Pemerintah Volodymyr Zelensky menyatakan bahwa mereka akan diterima menjadi tentara Ukraina dan langsung mendapatkan pembebasan bersyarat dan diproses untuk dilatih menjadi prajurit yang siap berperang.
Menteri Kehakiman Ukraina Denis Maliuska, mereka yang diterima langsung memberikan pembebasan bersyarat sebagai imbalan atas pengabdian mereka.
Baca juga: Rusia Pamer Kekuatan, Putin akan Bahas Latihan Nuklir Fase 2 dengan Belarusia
"Lebih dari 4.300 tahanan telah mengajukan permohonan untuk bergabung dengan militer dan dengan demikian akan memperoleh kebebasan mereka," kata Maliuska.
Maliuska, seperti dikutip dari New York Times, mengatakan bahwa pihaknya telah membebaskan sebanyak 350 napi yang telah mendaftar dalam wajib militer Ukraina tersebut.
Sementara ribuan lainnya yang telah mendaftar sedang diproses di pengadilan.
Meski demikian, jelasnya, tidak semua napi yang bisa diterima ikut mobilisasi militer.

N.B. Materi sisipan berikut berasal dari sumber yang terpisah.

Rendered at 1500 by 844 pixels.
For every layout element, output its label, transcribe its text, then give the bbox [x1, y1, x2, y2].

Mereka harus memenuhi syarat tertentu.
Maliuska mengungkap napi yang diterima ikut wajib militer Ukraina adalah yang masa hukumannya tidak lebih dari tiga tahun.
Pendaftaran tidak berlaku bagi tahanan kejahatan berat, seperti pembunuhan berencana, pemerkosaan, dan perdagangan narkoba, tidak memenuhi syarat.

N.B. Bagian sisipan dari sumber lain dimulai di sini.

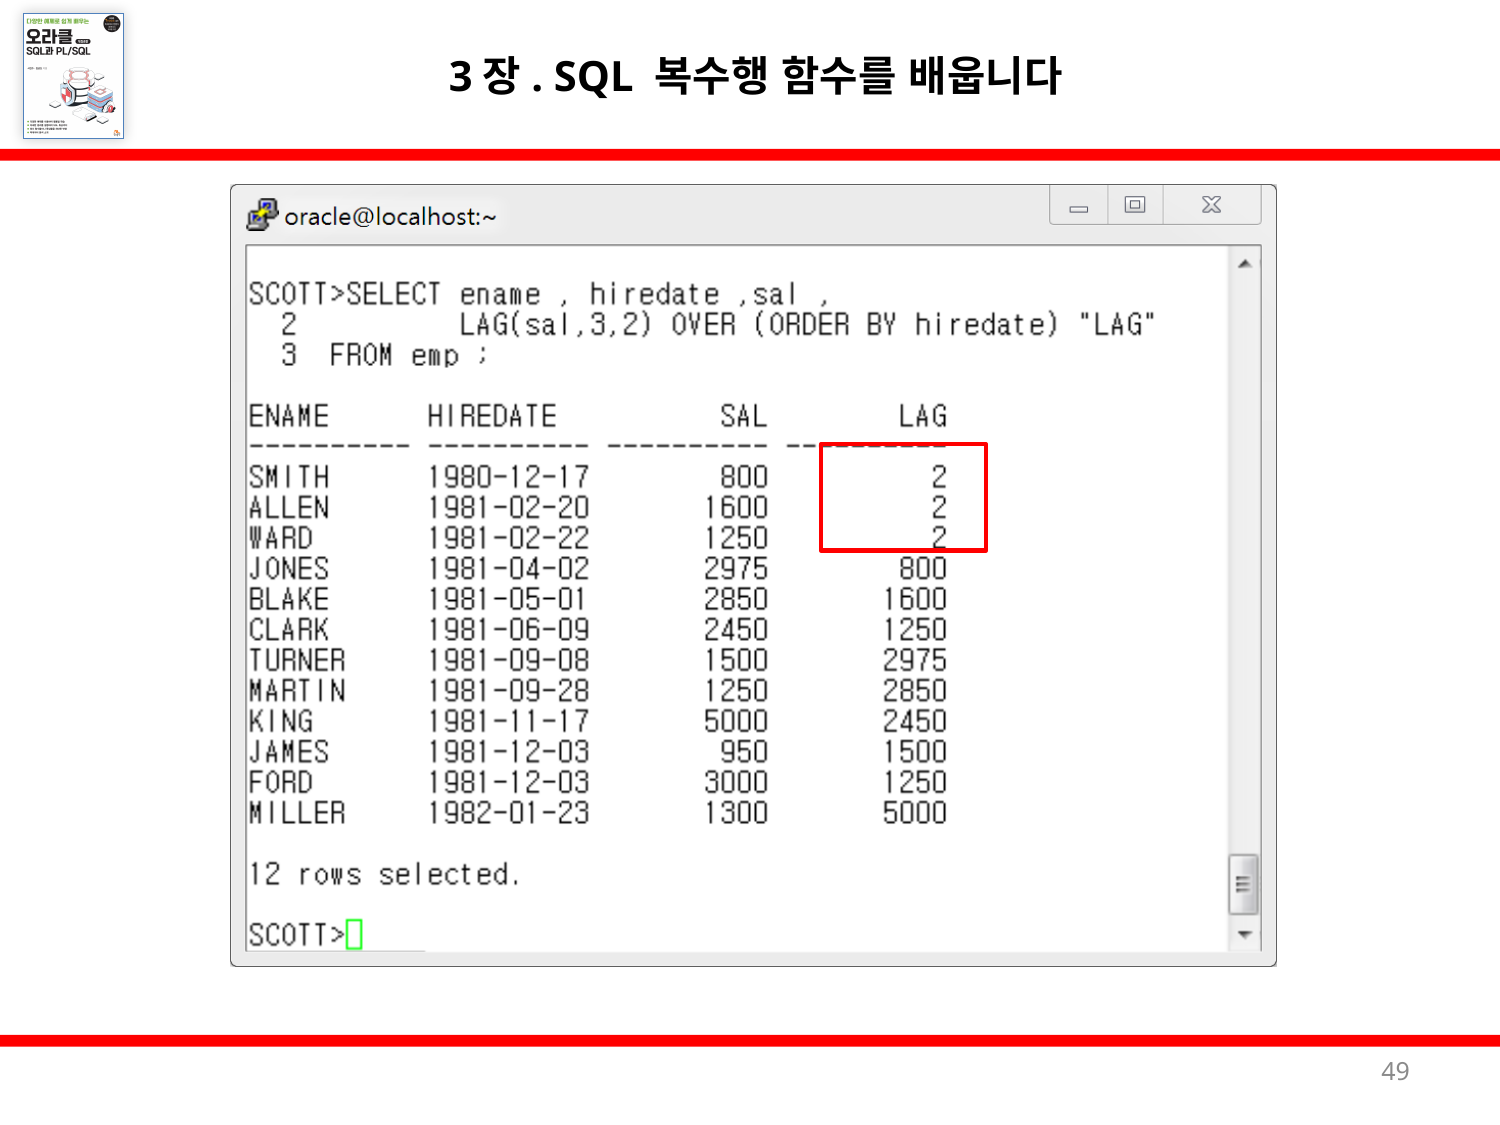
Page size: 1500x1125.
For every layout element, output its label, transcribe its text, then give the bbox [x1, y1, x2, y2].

text_box [0, 1033, 1500, 1049]
picture [229, 184, 1277, 967]
text_box [0, 147, 1500, 163]
text_box 3장. SQL 복수행 함수를 배웁니다 [252, 0, 1260, 151]
picture [23, 13, 125, 140]
slide_number 49 [1074, 1042, 1425, 1103]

Pria ini menambahkan bahwa dari para narapidana ini, diharapkan bisa menambah kekuatan militer Ukraina sebanyak 20.000 personel.

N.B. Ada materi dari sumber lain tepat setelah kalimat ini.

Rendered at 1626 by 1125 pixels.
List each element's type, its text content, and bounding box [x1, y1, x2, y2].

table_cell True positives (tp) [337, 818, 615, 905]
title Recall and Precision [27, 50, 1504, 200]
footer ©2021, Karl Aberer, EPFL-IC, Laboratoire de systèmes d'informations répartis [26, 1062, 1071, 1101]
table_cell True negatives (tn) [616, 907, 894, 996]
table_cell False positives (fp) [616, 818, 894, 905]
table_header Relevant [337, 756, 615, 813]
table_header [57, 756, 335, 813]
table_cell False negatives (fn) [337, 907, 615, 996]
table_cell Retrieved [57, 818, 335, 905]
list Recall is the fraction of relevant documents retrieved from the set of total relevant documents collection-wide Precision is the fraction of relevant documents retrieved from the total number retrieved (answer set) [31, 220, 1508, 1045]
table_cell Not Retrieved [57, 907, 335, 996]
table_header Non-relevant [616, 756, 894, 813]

Baca juga: Perang Rusia-Ukraina Hari ke-821: Pecat Petinggi Militer, Kremlin Bantah Sedang Bersih-bersih
"Mendaftarkan tahanan membantu meringankan kekurangan personel militer dan kesulitan dalam menyusun populasi umum," ujarnya.
Menurut undang-undang, mekanisme ini akan berlaku selama negara tersebut masih berada di bawah darurat militer.
Ukraine terus melakukan perekrutan militer untuk mengganti para prajuritnya yang tewas dan terluka oleh peperangan dengan Rusia.
Prajurit Volodymyr Zelensky diperkirakan terus menyusut karena peperangan tidak seimbang melawan pasukan Vladimir Putin yang lebih unggul dari senjata maupun jumlah personel.
Rusia mengklaim sejak Januari 2024 saja sudah lebih daro 111.000 pasukan Ukraina yang tewas. Diperkirakan, jumlah tentara Kiev yang tewas telah melebihi setengah juta orang.
Kini setelah UU Mobilisasi Militer diberlakukan, Ukraina terus menggenjot jumlah tentaranya untuk ditempatkan di garis depan menahan laju tentara Rusia yang terus mengambil wilayah Ukraia..
Penuh Kekerasan
Sementara media Ukraina, Strana mengungkapkan bahwa upaya Ukraina untuk merekrut militer dari warga sipil kini mulai bermasalah.
Perekrutan dianggap asal-asalan, bahkan warga yang mengalami disabilitas tetap dikirim ke garis depan sehingga mati sia-sia.
Dalam sebuah beritanya, Strana mengungkapkan, di wilayah Odessa, seorang penyandang disabilitas sejak kecil, Boris yang dimobilisasi oleh militer.
Dia dikirim ke garis depan, meski menderita epilepsi. Dia mengalami kejang dan meninggal.
“Boris adalah pria lokal yang baik hati, yang dikenal seluruh desa. Dia bekerja di pasar lokal, mendapatkan satu sen untuk mencari nafkah. Pria itu berusia 29 tahun. Dia bahkan tidak punya paspor,” kata warga setempat.
Komando Operasi Selatan menyatakan bahwa kantor pendaftaran dan pendaftaran militer menerima dokumen dari rumah sakit bahwa pria tersebut sehat dan layak untuk dinas militer.
Sementara panitia perekrutan atau TCC tidak mengomentari situasi tersebut.
“Keputusan itu dibuat oleh komisi medis. TCC menerima dokumen dari dokter bahwa dia sehat dan bugar. Dan komisinya berlangsung di rumah sakit, jadi mereka harus berkomentar,” kata pembicara OK Natalya Gumenyuk.
Belakangan diketahui, kejaksaan sedang memeriksa keadaan mobilisasi dan kematian warga Shiryaevo, wilayah Odessa tersebut.
Menurut kantor kejaksaan, pria tersebut meninggal di Nikolaev setibanya di unit militer.
Beberapa proses pidana telah dibuka, yang diawasi oleh kantor kejaksaan. Legalitas panggilan pria tersebut dan ketepatan waktu pemberian perawatan medis kepadanya sedang diperiksa.